Personal-use possession of DMT is decriminalized in Colorado under the Natural Medicine Health Act (Prop 122, 2022) for adults 21 and older. However, no licensed DMT healing centers exist yet — the state's Natural Medicine Advisory Board is expected to address DMT therapeutic access in 2026. Sale and distribution of DMT remain illegal in Colorado, and federal law (Schedule I) still applies statewide.
4-AcO-DMT (psilacetin) is not explicitly listed on the DEA Schedule I list as of 2026. However, the Federal Analogue Act (21 U.S.C. § 813) treats substances 'substantially similar' in structure or pharmacology to a Schedule I drug as Schedule I if possessed for human consumption. Because 4-AcO-DMT is structurally and pharmacologically similar to psilocybin (Schedule I), federal prosecution under the Analogue Act is legally viable. Several states also have their own analogue acts. The 'not for human consumption' label on research-chemical vendors does not provide legal protection for personal use.
N,N-DMT and 5-MeO-DMT are related but pharmacologically distinct compounds. N,N-DMT is primarily a 5-HT2A serotonin receptor agonist and produces a highly visual, relatively long experience when taken as ayahuasca. 5-MeO-DMT is primarily a 5-HT1A agonist and produces a shorter, less visual, more all-consuming ego-dissolution experience when vaporized. Both are Schedule I in the United States.
Ayahuasca contains DMT as its primary psychoactive compound, combined with an MAOI inhibitor (from Banisteriopsis caapi vine) that prevents the DMT from being broken down in the gut. DMT by itself, taken orally without an MAOI, produces no significant psychoactive effects. The MAOI-DMT combination is what creates the 4-6 hour ayahuasca experience. Four US religious organizations hold DEA exemptions to use ayahuasca: the UDV, Santo Daime, Iowaska Church of Healing, and the Church of Gaia.
No. As of 2026, no commercial retreat center anywhere in the world offers intravenous N,N-DMT sessions. IV DMT requires pharmaceutical-grade compound, medical infusion equipment, and continuous hemodynamic monitoring — it exists only in clinical research settings such as Imperial College London's extended-state DMT (DMTx) studies and the Helus Pharma (formerly Small Pharma) depression trials. Retreat centers advertising 'DMT' typically offer ayahuasca (oral, 4–6 hours), 5-MeO-DMT (inhaled, 15–45 minutes), or vaporized N,N-DMT (inhaled, 5–15 minutes) — none of which are administered intravenously.
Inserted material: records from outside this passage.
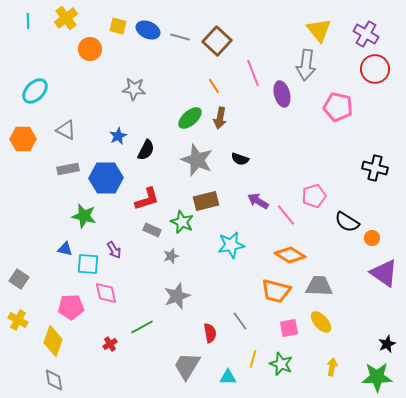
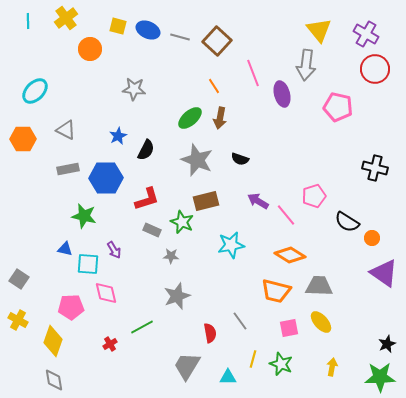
gray star at (171, 256): rotated 21 degrees clockwise
green star at (377, 377): moved 3 px right
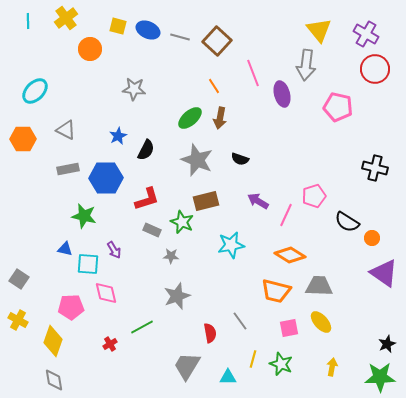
pink line at (286, 215): rotated 65 degrees clockwise
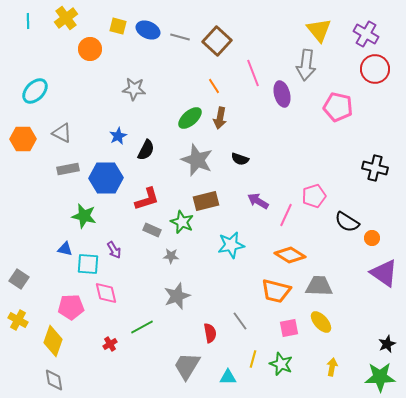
gray triangle at (66, 130): moved 4 px left, 3 px down
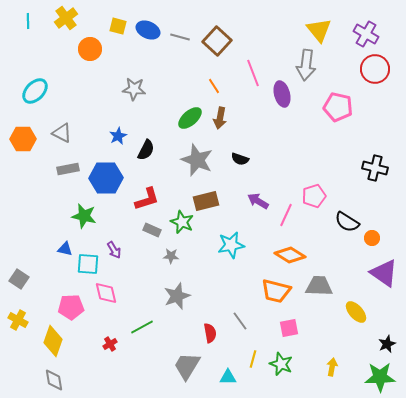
yellow ellipse at (321, 322): moved 35 px right, 10 px up
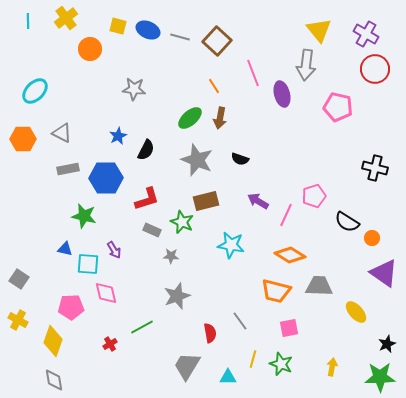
cyan star at (231, 245): rotated 20 degrees clockwise
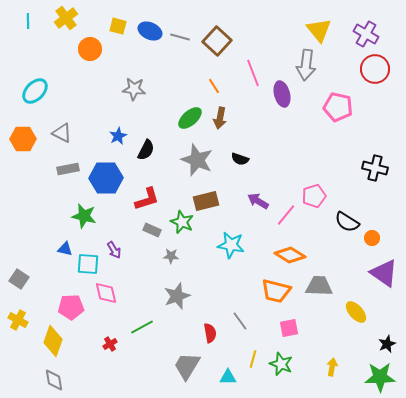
blue ellipse at (148, 30): moved 2 px right, 1 px down
pink line at (286, 215): rotated 15 degrees clockwise
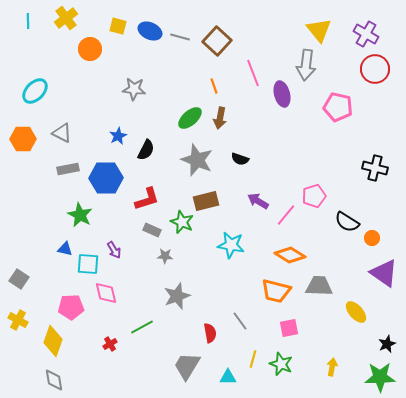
orange line at (214, 86): rotated 14 degrees clockwise
green star at (84, 216): moved 4 px left, 1 px up; rotated 15 degrees clockwise
gray star at (171, 256): moved 6 px left
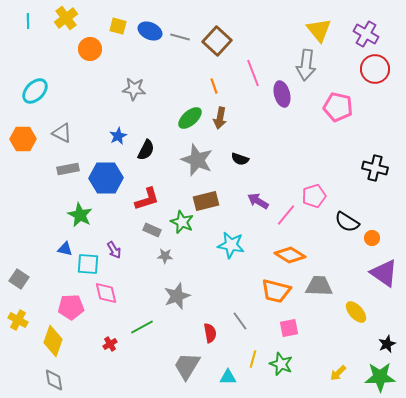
yellow arrow at (332, 367): moved 6 px right, 6 px down; rotated 144 degrees counterclockwise
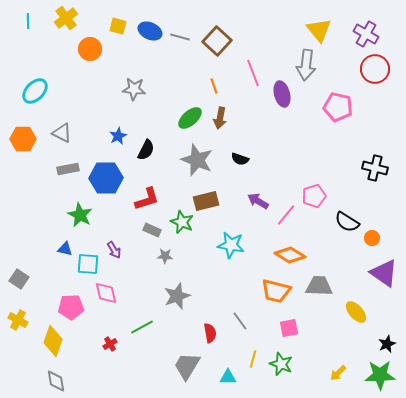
green star at (380, 377): moved 2 px up
gray diamond at (54, 380): moved 2 px right, 1 px down
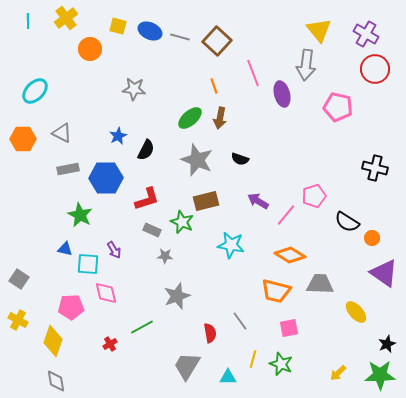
gray trapezoid at (319, 286): moved 1 px right, 2 px up
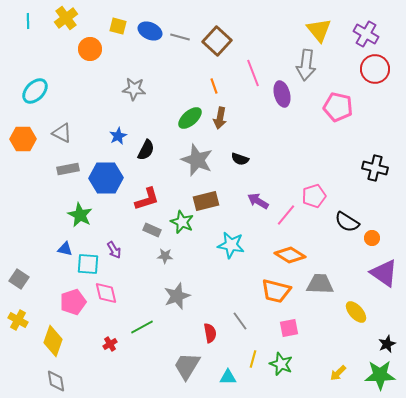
pink pentagon at (71, 307): moved 2 px right, 5 px up; rotated 15 degrees counterclockwise
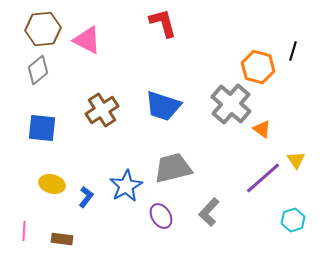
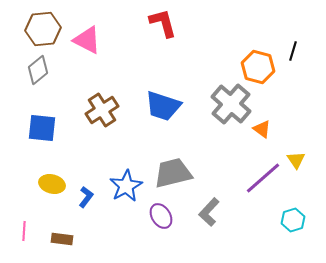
gray trapezoid: moved 5 px down
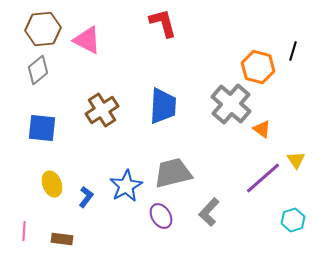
blue trapezoid: rotated 105 degrees counterclockwise
yellow ellipse: rotated 55 degrees clockwise
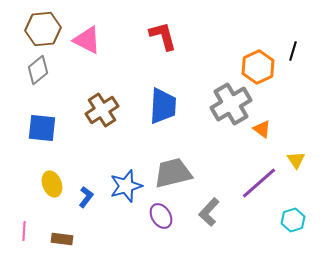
red L-shape: moved 13 px down
orange hexagon: rotated 20 degrees clockwise
gray cross: rotated 18 degrees clockwise
purple line: moved 4 px left, 5 px down
blue star: rotated 12 degrees clockwise
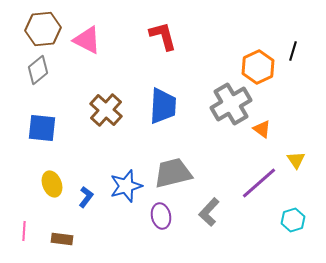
brown cross: moved 4 px right; rotated 16 degrees counterclockwise
purple ellipse: rotated 20 degrees clockwise
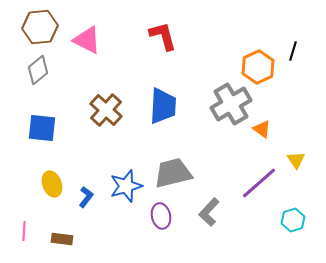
brown hexagon: moved 3 px left, 2 px up
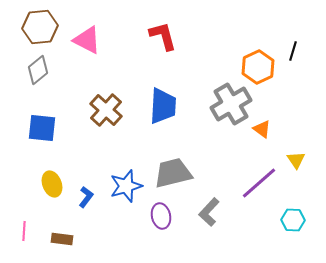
cyan hexagon: rotated 20 degrees clockwise
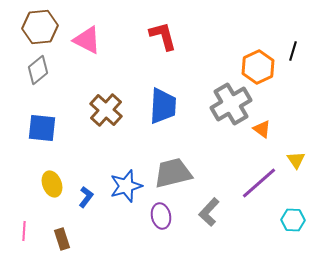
brown rectangle: rotated 65 degrees clockwise
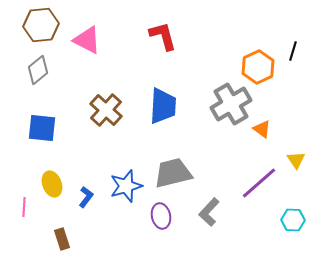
brown hexagon: moved 1 px right, 2 px up
pink line: moved 24 px up
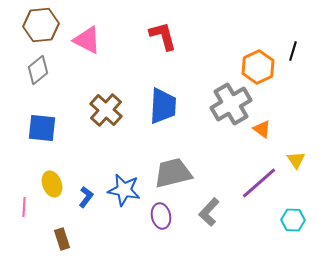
blue star: moved 2 px left, 4 px down; rotated 28 degrees clockwise
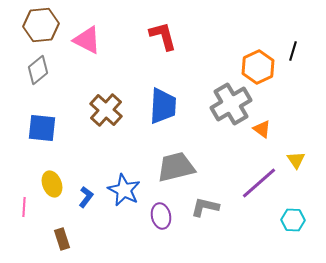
gray trapezoid: moved 3 px right, 6 px up
blue star: rotated 16 degrees clockwise
gray L-shape: moved 4 px left, 5 px up; rotated 60 degrees clockwise
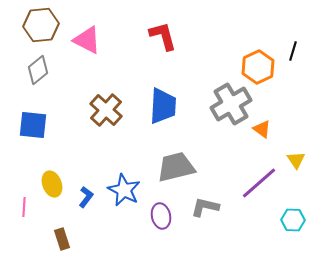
blue square: moved 9 px left, 3 px up
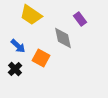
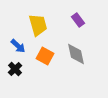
yellow trapezoid: moved 7 px right, 10 px down; rotated 140 degrees counterclockwise
purple rectangle: moved 2 px left, 1 px down
gray diamond: moved 13 px right, 16 px down
orange square: moved 4 px right, 2 px up
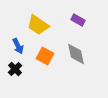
purple rectangle: rotated 24 degrees counterclockwise
yellow trapezoid: rotated 140 degrees clockwise
blue arrow: rotated 21 degrees clockwise
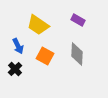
gray diamond: moved 1 px right; rotated 15 degrees clockwise
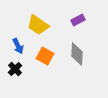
purple rectangle: rotated 56 degrees counterclockwise
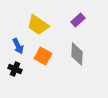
purple rectangle: rotated 16 degrees counterclockwise
orange square: moved 2 px left
black cross: rotated 24 degrees counterclockwise
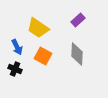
yellow trapezoid: moved 3 px down
blue arrow: moved 1 px left, 1 px down
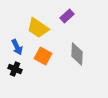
purple rectangle: moved 11 px left, 4 px up
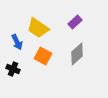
purple rectangle: moved 8 px right, 6 px down
blue arrow: moved 5 px up
gray diamond: rotated 45 degrees clockwise
black cross: moved 2 px left
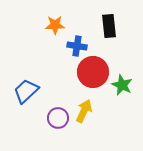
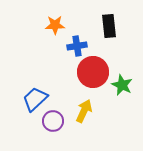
blue cross: rotated 18 degrees counterclockwise
blue trapezoid: moved 9 px right, 8 px down
purple circle: moved 5 px left, 3 px down
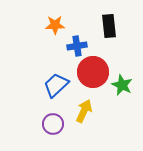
blue trapezoid: moved 21 px right, 14 px up
purple circle: moved 3 px down
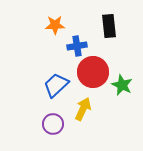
yellow arrow: moved 1 px left, 2 px up
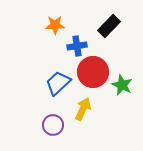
black rectangle: rotated 50 degrees clockwise
blue trapezoid: moved 2 px right, 2 px up
purple circle: moved 1 px down
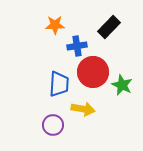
black rectangle: moved 1 px down
blue trapezoid: moved 1 px right, 1 px down; rotated 136 degrees clockwise
yellow arrow: rotated 75 degrees clockwise
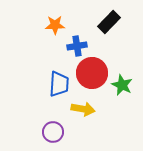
black rectangle: moved 5 px up
red circle: moved 1 px left, 1 px down
purple circle: moved 7 px down
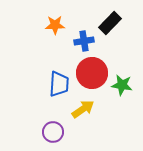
black rectangle: moved 1 px right, 1 px down
blue cross: moved 7 px right, 5 px up
green star: rotated 15 degrees counterclockwise
yellow arrow: rotated 45 degrees counterclockwise
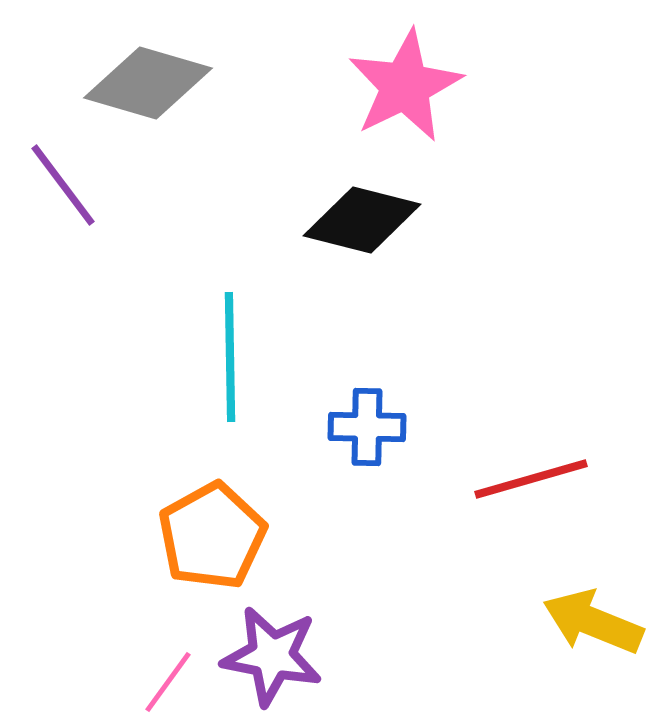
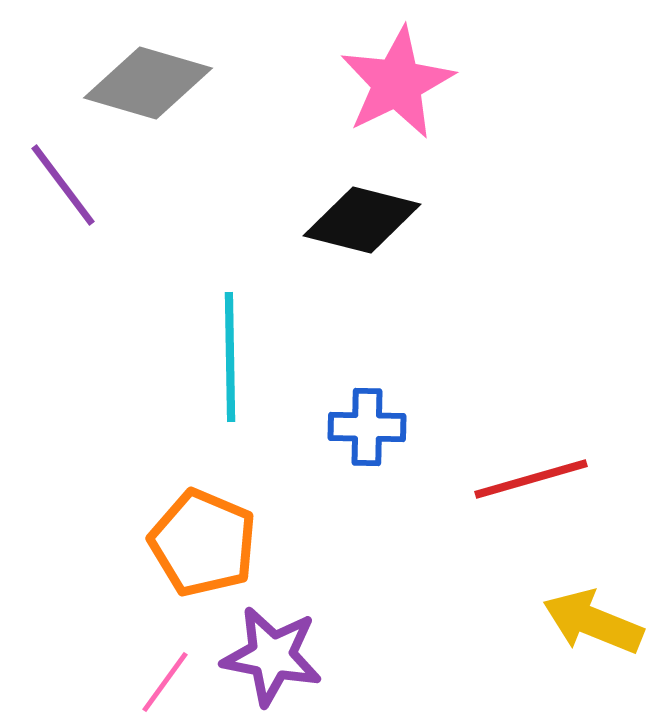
pink star: moved 8 px left, 3 px up
orange pentagon: moved 9 px left, 7 px down; rotated 20 degrees counterclockwise
pink line: moved 3 px left
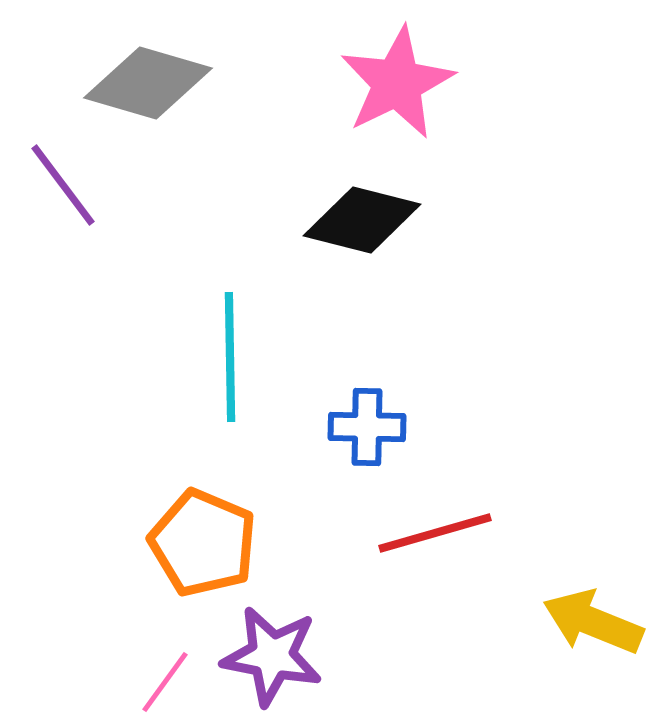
red line: moved 96 px left, 54 px down
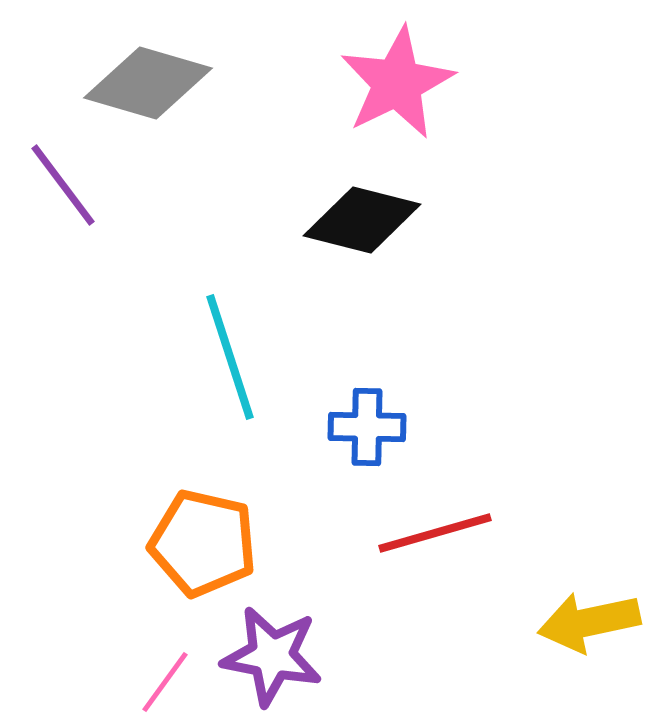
cyan line: rotated 17 degrees counterclockwise
orange pentagon: rotated 10 degrees counterclockwise
yellow arrow: moved 4 px left; rotated 34 degrees counterclockwise
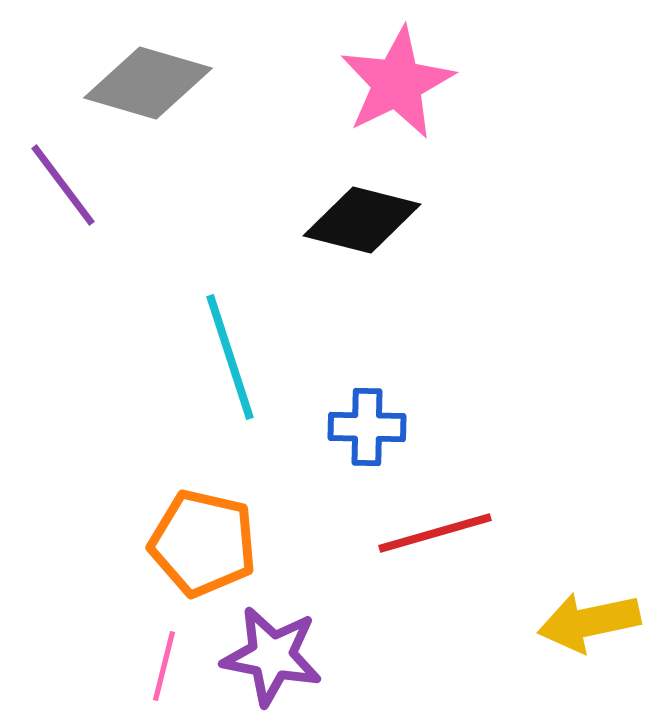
pink line: moved 1 px left, 16 px up; rotated 22 degrees counterclockwise
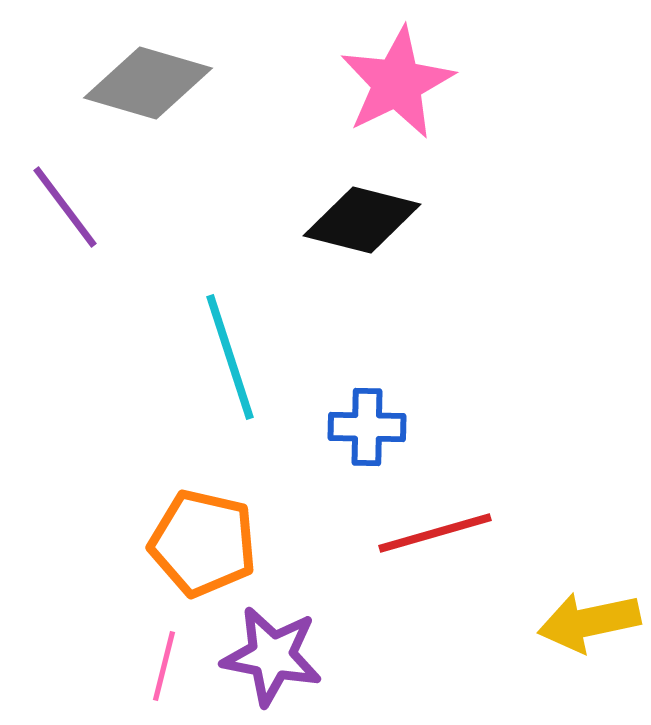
purple line: moved 2 px right, 22 px down
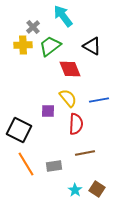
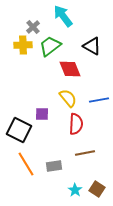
purple square: moved 6 px left, 3 px down
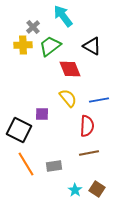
red semicircle: moved 11 px right, 2 px down
brown line: moved 4 px right
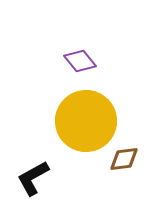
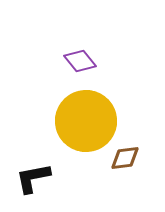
brown diamond: moved 1 px right, 1 px up
black L-shape: rotated 18 degrees clockwise
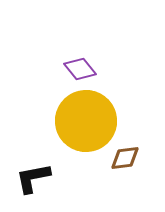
purple diamond: moved 8 px down
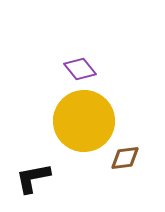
yellow circle: moved 2 px left
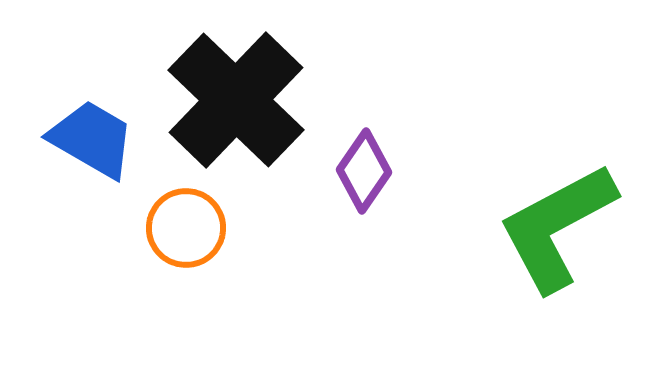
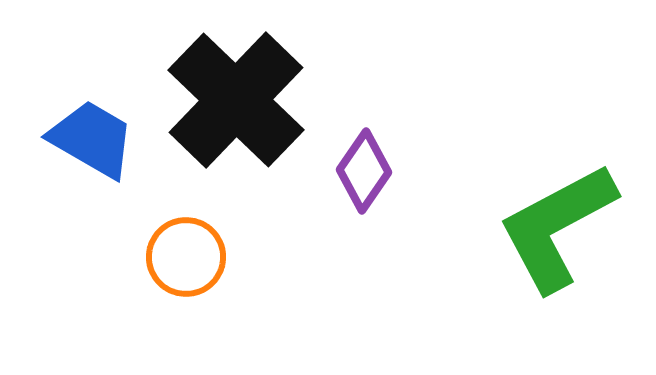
orange circle: moved 29 px down
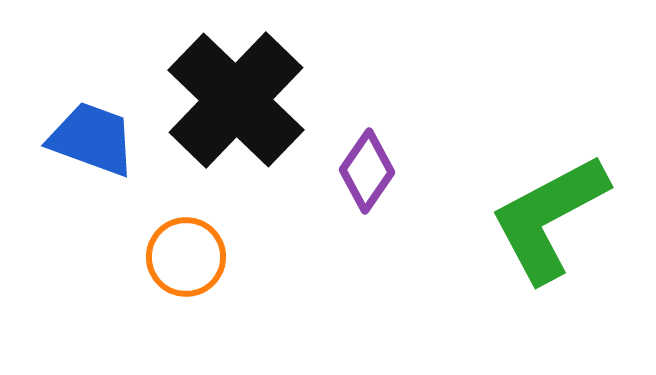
blue trapezoid: rotated 10 degrees counterclockwise
purple diamond: moved 3 px right
green L-shape: moved 8 px left, 9 px up
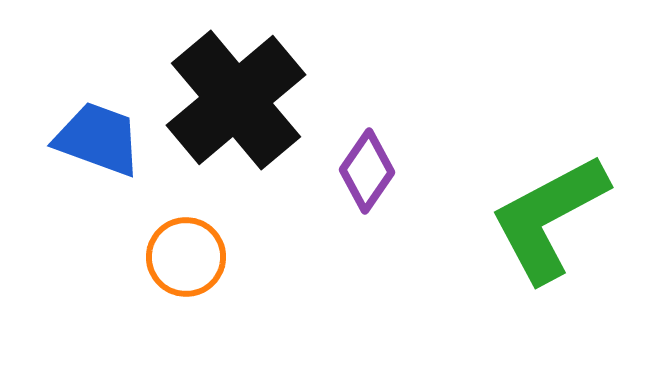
black cross: rotated 6 degrees clockwise
blue trapezoid: moved 6 px right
Extended-state DMT is a research technique using target-controlled intravenous infusion to maintain a stable DMT-induced psychedelic state for 30 minutes or longer, rather than the 5–15 minutes of a single inhaled dose. First proposed by Andrew Gallimore and Rick Strassman in 2016, it has been tested in pilot studies at Imperial College London with 11 volunteers, showing the experience is safe, well-tolerated, and phenomenologically distinct from bolus-dose DMT. UC San Diego also has a dedicated extended-state DMT research program. This technique is purely experimental and is not available outside clinical trials.